● **Your assignment**
Report, copied in full, every line of the entries below that contains the word "directing". Letter case must match.

(Stored dataset entries)
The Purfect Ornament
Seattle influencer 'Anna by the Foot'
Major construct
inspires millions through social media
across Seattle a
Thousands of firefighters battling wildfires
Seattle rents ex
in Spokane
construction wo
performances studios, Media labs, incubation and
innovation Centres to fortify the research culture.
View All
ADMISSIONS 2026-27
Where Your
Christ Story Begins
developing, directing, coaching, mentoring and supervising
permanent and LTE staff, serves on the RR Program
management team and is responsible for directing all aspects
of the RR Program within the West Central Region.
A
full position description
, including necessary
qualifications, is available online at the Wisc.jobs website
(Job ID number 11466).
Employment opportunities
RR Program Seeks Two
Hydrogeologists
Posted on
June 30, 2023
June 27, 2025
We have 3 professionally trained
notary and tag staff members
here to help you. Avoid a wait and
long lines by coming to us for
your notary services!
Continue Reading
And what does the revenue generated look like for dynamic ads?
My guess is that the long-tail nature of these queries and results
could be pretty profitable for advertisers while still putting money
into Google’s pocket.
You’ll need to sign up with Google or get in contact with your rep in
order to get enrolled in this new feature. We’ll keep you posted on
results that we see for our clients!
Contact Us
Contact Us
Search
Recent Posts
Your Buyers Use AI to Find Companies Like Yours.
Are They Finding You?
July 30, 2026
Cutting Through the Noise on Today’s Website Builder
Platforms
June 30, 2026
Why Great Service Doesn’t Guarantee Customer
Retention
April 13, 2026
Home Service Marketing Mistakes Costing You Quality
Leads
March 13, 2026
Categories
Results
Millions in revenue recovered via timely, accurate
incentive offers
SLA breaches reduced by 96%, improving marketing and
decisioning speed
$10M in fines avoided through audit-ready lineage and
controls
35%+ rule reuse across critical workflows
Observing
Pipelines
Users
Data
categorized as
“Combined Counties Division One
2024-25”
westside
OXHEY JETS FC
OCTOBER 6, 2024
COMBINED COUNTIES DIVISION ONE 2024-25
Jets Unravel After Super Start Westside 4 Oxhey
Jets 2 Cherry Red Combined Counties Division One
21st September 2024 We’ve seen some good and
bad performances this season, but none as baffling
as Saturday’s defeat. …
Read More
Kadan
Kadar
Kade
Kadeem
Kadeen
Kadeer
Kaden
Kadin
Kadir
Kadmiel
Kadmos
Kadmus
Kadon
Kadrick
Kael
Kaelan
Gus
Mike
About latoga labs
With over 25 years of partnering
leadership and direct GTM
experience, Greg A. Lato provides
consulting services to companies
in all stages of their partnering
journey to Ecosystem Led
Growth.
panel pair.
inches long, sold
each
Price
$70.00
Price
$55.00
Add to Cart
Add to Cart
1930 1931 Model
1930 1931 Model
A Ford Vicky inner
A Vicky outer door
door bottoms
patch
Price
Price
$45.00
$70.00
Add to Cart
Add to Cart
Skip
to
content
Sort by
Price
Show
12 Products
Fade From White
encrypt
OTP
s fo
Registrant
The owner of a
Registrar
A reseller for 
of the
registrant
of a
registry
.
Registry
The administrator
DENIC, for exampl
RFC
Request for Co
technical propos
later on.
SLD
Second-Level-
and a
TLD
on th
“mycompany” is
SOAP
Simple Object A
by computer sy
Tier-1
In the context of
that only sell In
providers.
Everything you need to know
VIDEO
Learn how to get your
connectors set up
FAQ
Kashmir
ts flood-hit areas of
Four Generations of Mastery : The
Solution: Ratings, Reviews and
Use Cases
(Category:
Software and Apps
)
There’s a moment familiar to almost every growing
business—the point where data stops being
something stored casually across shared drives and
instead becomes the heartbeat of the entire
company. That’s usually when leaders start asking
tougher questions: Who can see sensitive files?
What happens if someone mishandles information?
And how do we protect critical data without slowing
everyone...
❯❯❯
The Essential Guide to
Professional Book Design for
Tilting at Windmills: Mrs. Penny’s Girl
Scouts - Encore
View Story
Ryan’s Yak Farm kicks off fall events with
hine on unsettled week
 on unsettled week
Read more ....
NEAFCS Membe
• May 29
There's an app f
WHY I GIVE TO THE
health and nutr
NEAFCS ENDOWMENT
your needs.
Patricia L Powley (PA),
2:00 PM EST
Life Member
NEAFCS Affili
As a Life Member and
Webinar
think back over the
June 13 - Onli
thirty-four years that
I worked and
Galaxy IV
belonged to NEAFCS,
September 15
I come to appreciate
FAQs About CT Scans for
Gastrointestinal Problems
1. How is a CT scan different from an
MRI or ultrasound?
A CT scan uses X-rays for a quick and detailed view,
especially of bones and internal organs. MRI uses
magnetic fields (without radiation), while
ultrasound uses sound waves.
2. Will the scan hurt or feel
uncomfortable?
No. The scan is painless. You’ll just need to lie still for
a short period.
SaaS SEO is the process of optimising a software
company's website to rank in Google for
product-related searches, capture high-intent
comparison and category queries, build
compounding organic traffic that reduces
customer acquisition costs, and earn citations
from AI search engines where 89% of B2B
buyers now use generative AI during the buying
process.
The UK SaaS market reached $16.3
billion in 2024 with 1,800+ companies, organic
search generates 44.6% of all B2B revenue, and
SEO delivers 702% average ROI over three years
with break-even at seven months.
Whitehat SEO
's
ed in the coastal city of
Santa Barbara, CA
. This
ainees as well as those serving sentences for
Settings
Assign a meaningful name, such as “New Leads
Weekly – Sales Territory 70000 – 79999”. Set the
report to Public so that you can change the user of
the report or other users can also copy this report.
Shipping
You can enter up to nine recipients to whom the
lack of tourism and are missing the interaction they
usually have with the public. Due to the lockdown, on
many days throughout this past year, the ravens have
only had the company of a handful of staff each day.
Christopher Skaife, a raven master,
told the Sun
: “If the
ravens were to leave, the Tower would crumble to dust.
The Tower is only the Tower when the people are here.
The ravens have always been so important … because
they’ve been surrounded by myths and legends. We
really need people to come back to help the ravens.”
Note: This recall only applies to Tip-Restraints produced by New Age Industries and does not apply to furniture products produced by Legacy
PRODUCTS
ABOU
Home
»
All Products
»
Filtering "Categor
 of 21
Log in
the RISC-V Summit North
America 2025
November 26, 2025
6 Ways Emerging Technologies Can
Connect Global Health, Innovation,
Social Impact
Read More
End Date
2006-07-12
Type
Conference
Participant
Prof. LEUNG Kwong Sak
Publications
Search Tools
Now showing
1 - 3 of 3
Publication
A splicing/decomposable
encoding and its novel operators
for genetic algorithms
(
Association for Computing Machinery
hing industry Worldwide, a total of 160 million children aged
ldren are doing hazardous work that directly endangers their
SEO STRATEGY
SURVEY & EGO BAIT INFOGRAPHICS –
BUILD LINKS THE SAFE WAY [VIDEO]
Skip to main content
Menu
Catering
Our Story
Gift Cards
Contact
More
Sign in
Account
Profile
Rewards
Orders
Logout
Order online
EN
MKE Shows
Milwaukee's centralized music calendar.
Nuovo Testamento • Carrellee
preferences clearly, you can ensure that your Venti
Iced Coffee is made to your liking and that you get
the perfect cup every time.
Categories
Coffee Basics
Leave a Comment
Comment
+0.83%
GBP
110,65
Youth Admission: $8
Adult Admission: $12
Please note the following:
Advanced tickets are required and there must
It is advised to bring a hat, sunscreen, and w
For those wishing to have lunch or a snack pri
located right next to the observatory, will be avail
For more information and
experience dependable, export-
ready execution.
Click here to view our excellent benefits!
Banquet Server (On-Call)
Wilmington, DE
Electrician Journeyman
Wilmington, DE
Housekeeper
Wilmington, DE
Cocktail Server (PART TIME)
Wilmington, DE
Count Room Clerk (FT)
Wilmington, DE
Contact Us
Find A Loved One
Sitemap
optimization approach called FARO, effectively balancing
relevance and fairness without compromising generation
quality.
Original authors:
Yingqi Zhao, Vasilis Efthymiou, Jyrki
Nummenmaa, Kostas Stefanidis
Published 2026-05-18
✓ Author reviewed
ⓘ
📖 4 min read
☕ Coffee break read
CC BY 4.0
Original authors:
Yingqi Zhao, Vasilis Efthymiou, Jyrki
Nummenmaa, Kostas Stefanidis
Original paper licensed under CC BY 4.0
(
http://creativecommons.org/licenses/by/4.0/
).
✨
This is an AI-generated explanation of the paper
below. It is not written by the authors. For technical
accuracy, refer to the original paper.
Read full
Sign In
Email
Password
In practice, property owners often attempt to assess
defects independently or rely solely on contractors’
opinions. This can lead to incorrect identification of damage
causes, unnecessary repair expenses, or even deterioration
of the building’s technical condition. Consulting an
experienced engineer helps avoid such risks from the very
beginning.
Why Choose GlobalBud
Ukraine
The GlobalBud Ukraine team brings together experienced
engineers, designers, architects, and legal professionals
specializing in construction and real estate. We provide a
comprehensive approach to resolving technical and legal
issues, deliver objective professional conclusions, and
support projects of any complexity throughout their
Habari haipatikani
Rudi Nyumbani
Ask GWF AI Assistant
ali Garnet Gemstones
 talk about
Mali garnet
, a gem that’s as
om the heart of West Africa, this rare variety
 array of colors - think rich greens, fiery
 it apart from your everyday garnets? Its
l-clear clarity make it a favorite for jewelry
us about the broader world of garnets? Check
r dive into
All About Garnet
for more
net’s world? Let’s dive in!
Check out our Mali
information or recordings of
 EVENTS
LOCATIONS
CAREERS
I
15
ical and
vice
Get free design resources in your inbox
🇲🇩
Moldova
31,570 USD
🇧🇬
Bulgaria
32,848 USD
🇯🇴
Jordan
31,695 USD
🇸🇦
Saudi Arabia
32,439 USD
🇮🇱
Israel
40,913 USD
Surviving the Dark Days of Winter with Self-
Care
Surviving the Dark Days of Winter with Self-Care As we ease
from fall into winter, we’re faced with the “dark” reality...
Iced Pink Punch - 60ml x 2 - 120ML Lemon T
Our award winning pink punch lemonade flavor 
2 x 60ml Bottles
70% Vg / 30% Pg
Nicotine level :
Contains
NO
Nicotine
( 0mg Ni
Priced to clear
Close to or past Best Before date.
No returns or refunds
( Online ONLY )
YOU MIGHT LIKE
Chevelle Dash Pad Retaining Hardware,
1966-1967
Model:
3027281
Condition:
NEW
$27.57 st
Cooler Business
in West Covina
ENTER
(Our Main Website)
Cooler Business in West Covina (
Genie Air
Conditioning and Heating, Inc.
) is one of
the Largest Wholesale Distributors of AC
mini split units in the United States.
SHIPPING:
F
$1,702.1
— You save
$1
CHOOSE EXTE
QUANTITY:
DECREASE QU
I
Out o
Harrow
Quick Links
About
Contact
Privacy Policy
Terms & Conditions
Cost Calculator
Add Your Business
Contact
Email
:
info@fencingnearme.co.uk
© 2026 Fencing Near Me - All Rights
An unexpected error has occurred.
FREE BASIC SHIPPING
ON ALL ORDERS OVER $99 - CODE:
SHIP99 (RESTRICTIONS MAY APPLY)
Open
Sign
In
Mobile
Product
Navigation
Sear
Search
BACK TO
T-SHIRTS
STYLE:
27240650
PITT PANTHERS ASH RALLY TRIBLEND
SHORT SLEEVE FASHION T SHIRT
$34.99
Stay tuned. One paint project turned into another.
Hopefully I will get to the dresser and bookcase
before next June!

● **Exercise output**
developing, directing, coaching, mentoring and supervising
management team and is responsible for directing all aspects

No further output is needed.